Why is it that chronic, sky-high unemployment has produced so little political backlash? On Sunday, Catherine Rampell wrote a piece suggesting two big reasons: the unemployed don’t vote in big numbers, so politicians can safely ignore them; and there are fewer institutions left these days to mobilize them the way labor unions used to. Today David Leonhardt adds a third: today’s unemployment affects a relatively smaller number of people than in the past: “joblessness is concentrated among a subset of the population, rather than affecting a larger group of people for shorter periods of time.”
All probably true. But Paul Krugman wrote today that the press plays a role too: “Turn on your TV and you’ll see some self-satisfied pundit declaring that nothing much can be done about the economy’s short-run problems.” Bob Somerby takes it from there:
As he closes, he again suggests that the “supposedly serious people” you see on TV are too well-off, too self-satisfied, to give a fig—to care.
Could it be true that our High Pundit Class is simply above such concerns? Could it be that those Millionaire Pundit Values have wiped away such concerns? Could it be that they’re too well-off—too isolated, too uncaring—to worry about our ongoing economic disaster? Our possible debt ceiling debacle?
….Yesterday, in the Sunday Times, three regular columnists published columns. None of the three showed any sign of knowing that their nation’s in trouble, especially so as the deadline for possible default looms….Given the new lay-out of the Sunday Review, quite a few other columns and analysis pieces appeared in yesterday’s section. But no one seemed to have any idea that our nation is in bad trouble.
….There was nothing “wrong” with any of these columns; you may feel that some of them were quite good. But something was grossly wrong with the editor who picked these columns while picking no others. Reading yesterday’s Sunday Review, you would have no idea that anything is wrong with our economy—that millions of people are out of work, that we are facing a possible debt ceiling disaster.

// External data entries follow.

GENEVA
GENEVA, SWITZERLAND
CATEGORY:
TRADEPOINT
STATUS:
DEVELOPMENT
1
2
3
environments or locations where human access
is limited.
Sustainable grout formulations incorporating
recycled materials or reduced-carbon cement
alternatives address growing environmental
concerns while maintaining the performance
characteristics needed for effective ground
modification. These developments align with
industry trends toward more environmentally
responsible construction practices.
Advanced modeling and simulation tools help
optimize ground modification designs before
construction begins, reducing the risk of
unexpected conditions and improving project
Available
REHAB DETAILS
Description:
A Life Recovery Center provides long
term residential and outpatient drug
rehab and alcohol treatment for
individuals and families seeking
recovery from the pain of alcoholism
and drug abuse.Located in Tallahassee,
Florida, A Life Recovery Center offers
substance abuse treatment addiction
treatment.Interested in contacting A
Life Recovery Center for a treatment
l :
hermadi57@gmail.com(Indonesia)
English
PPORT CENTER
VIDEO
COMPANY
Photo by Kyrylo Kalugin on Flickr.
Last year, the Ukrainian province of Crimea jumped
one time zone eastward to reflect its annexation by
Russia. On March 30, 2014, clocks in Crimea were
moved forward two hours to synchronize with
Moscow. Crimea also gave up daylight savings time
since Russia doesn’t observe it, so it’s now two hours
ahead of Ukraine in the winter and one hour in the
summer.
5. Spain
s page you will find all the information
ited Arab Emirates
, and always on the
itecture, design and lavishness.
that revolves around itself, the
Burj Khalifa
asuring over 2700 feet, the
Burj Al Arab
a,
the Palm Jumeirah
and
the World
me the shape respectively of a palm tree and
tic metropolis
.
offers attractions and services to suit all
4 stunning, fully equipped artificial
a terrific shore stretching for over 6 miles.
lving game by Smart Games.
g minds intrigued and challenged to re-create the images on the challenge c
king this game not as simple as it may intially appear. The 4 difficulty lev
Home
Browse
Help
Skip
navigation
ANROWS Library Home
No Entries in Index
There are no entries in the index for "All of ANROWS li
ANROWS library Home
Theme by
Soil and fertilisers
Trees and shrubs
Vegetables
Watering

….This has been going on roughly forever. Columnist Krugman to the side, why haven’t career liberal leaders ever complained about this upper-class culture?
Obviously there are lots of differences between the Great Depression and our current economic morass. But one of them was indeed the press: in the 30s, the typical newspaper writer was a modestly paid high school graduate, closer to being a blue-collar worker than a member of the middle class. Big syndicated columnists like Walter Lippman were pretty well off, but they were the exception more than the rule.
Today it’s just the opposite. Punditry is dominated almost exclusively, both in print and on the air, by the rich and the upper middle class. And there’s just no way around it: even if you’re trying hard, it’s close to impossible for someone living a comfortable life to really feel the desolation and helplessness of unemployment and economic distress when they’ve never really experienced it themselves and live in a social circle where it’s rarely a serious problem either.
The long-term unemployed don’t vote much, they aren’t organized, and in electoral numbers there aren’t that many of them. All true. But thanks to a political and media class that’s mostly pretty well off, they’re also largely invisible. Writing about them is more like an anthropological exercise than a simple description of your friends and neighbors. And it’s one reason that we’re doing so little to help them.